• **Given exercise**
Replace "screen reader" with "screen magnifier" in the lines from the first line through the line containing "It shows 12:13", and give back only those lines, otherwise unchanged.

Dataset items:
- - -
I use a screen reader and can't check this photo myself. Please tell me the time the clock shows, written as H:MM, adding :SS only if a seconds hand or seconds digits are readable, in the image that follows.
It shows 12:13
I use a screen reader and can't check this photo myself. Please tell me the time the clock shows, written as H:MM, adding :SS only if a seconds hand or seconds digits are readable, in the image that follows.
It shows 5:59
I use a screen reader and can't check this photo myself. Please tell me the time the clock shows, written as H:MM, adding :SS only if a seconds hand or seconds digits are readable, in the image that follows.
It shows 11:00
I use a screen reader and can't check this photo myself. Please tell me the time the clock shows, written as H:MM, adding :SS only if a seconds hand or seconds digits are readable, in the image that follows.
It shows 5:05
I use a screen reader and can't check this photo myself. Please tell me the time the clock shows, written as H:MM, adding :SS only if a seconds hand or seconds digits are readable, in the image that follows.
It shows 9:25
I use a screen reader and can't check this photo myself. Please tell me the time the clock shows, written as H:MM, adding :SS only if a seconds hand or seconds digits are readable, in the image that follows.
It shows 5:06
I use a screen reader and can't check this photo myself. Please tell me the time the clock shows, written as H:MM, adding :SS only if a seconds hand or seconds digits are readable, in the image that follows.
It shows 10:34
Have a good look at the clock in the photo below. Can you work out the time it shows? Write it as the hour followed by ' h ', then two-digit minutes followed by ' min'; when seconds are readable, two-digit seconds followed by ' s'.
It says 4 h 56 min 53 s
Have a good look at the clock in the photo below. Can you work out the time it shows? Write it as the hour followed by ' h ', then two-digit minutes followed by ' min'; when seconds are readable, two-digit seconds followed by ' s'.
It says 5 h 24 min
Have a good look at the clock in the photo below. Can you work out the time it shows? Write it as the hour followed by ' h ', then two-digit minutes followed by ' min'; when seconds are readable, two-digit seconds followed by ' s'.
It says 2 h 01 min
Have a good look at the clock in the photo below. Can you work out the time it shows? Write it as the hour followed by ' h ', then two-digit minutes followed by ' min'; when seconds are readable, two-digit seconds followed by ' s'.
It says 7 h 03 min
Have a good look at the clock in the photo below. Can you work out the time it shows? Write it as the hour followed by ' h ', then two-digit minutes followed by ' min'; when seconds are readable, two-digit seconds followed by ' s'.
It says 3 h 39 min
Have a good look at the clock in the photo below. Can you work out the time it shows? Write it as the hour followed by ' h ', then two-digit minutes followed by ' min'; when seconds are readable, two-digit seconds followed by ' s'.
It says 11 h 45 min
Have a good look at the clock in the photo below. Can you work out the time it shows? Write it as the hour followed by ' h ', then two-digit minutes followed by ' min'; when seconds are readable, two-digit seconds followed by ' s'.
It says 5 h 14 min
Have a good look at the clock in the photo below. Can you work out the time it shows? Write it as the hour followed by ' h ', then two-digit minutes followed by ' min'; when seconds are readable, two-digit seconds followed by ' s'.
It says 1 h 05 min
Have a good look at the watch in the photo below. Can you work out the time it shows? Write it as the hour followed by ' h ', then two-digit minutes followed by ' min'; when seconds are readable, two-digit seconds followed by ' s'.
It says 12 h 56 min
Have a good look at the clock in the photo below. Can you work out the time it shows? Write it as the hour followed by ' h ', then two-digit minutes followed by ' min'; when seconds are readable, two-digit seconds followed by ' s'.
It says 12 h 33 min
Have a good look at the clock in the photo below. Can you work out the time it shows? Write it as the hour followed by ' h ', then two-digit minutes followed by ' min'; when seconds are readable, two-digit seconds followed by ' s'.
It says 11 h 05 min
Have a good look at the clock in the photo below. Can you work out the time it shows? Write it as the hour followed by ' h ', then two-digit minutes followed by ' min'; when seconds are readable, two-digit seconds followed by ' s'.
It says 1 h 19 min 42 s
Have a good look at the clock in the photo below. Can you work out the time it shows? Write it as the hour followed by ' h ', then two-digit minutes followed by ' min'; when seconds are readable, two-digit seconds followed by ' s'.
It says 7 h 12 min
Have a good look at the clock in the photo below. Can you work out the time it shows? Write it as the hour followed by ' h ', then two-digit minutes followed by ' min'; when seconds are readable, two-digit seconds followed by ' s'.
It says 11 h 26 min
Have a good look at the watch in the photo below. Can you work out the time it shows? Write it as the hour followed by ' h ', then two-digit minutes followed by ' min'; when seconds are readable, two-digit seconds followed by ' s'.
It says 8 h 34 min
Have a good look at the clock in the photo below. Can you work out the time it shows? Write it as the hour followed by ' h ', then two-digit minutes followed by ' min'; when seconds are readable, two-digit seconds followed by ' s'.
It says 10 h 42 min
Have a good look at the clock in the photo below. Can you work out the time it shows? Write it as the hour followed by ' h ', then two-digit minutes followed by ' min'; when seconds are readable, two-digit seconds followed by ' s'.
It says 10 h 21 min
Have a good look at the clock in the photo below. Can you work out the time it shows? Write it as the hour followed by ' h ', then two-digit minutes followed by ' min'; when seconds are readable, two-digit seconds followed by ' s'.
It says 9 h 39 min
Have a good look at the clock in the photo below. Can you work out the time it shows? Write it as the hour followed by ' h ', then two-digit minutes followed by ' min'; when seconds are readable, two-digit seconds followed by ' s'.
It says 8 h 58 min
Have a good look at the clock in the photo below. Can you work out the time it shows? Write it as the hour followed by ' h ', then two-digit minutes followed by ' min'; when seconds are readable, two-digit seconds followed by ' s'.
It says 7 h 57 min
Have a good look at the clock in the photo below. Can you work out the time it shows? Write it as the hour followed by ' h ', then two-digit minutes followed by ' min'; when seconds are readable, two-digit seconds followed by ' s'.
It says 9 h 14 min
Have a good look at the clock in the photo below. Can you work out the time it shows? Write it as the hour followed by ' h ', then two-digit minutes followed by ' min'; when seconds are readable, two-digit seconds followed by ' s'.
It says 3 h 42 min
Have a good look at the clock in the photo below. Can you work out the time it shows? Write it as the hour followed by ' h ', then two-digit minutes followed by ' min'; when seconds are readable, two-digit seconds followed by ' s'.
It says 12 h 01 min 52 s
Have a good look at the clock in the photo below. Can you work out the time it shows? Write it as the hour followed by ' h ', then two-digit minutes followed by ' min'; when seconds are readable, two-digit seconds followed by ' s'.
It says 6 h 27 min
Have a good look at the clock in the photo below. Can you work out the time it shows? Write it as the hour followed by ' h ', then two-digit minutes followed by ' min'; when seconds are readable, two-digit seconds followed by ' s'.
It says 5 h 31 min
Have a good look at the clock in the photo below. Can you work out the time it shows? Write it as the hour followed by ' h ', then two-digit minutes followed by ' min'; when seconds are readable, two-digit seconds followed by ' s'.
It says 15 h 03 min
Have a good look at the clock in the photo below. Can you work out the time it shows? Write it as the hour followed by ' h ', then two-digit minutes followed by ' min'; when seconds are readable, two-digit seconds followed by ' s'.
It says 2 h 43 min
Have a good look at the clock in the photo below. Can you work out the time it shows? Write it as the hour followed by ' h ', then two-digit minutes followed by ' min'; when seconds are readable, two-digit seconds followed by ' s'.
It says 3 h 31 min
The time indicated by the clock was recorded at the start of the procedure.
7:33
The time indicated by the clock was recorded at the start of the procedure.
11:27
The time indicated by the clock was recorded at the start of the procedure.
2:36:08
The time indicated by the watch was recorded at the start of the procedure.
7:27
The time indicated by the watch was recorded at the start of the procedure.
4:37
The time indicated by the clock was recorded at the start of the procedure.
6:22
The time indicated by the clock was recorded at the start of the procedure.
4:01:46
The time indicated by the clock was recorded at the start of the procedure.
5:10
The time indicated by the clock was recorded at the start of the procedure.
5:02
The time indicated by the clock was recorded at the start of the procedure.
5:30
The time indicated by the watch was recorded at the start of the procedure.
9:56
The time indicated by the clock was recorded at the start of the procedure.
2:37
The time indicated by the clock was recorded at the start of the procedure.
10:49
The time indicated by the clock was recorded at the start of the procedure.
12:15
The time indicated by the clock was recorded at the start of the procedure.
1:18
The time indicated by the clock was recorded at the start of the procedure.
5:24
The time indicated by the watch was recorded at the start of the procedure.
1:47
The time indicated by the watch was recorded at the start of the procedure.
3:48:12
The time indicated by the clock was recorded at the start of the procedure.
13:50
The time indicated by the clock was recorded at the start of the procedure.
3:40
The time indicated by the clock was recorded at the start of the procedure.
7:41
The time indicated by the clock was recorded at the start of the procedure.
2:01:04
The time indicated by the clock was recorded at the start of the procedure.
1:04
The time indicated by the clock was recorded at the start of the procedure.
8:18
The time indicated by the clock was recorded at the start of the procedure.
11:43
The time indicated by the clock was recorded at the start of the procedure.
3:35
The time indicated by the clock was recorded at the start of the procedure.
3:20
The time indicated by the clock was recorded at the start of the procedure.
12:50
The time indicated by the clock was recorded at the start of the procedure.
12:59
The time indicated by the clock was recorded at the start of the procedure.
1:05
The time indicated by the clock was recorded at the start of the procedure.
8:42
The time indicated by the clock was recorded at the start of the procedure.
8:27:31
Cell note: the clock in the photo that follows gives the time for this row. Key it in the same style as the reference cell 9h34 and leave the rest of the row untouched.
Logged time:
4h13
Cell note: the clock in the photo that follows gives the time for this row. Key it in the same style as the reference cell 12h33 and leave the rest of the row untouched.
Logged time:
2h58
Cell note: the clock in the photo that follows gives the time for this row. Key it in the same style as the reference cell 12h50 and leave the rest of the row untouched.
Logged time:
- - -
• **In response**
I use a screen magnifier and can't check this photo myself. Please tell me the time the clock shows, written as H:MM, adding :SS only if a seconds hand or seconds digits are readable, in the image that follows.
It shows 12:13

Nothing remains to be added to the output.